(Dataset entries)
____

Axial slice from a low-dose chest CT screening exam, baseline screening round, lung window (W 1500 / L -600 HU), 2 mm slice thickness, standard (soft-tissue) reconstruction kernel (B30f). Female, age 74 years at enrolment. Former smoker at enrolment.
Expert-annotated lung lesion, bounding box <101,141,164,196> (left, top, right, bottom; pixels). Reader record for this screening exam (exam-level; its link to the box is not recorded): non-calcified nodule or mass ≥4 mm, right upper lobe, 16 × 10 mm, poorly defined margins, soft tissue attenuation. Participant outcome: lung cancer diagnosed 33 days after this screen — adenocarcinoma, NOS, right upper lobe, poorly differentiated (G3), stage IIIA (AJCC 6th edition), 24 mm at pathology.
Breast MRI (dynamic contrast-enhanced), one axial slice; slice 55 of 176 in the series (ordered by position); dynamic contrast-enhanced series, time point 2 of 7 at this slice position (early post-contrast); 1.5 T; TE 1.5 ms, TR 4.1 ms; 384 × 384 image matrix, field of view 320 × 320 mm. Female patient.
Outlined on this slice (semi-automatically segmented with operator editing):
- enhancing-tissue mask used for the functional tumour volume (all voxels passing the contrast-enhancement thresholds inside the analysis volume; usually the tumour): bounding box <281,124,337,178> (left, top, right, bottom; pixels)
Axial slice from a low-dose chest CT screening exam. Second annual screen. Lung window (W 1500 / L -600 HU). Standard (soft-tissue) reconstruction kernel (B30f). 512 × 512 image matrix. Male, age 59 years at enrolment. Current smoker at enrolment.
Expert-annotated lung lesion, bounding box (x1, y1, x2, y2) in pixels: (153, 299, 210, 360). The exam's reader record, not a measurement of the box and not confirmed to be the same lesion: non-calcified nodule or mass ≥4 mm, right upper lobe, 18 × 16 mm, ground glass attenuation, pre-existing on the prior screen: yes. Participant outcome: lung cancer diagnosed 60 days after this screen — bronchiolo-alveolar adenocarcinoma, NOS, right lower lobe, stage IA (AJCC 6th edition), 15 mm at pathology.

____

§ **WHAT YOU WILL DO**:
Find every line in the records that contains the word "enrolment"; copy those lines.

§ **PROBLEM SOLUTION**:
Axial slice from a low-dose chest CT screening exam, baseline screening round, lung window (W 1500 / L -600 HU), 2 mm slice thickness, standard (soft-tissue) reconstruction kernel (B30f). Female, age 74 years at enrolment. Former smoker at enrolment.
Axial slice from a low-dose chest CT screening exam. Second annual screen. Lung window (W 1500 / L -600 HU). Standard (soft-tissue) reconstruction kernel (B30f). 512 × 512 image matrix. Male, age 59 years at enrolment. Current smoker at enrolment.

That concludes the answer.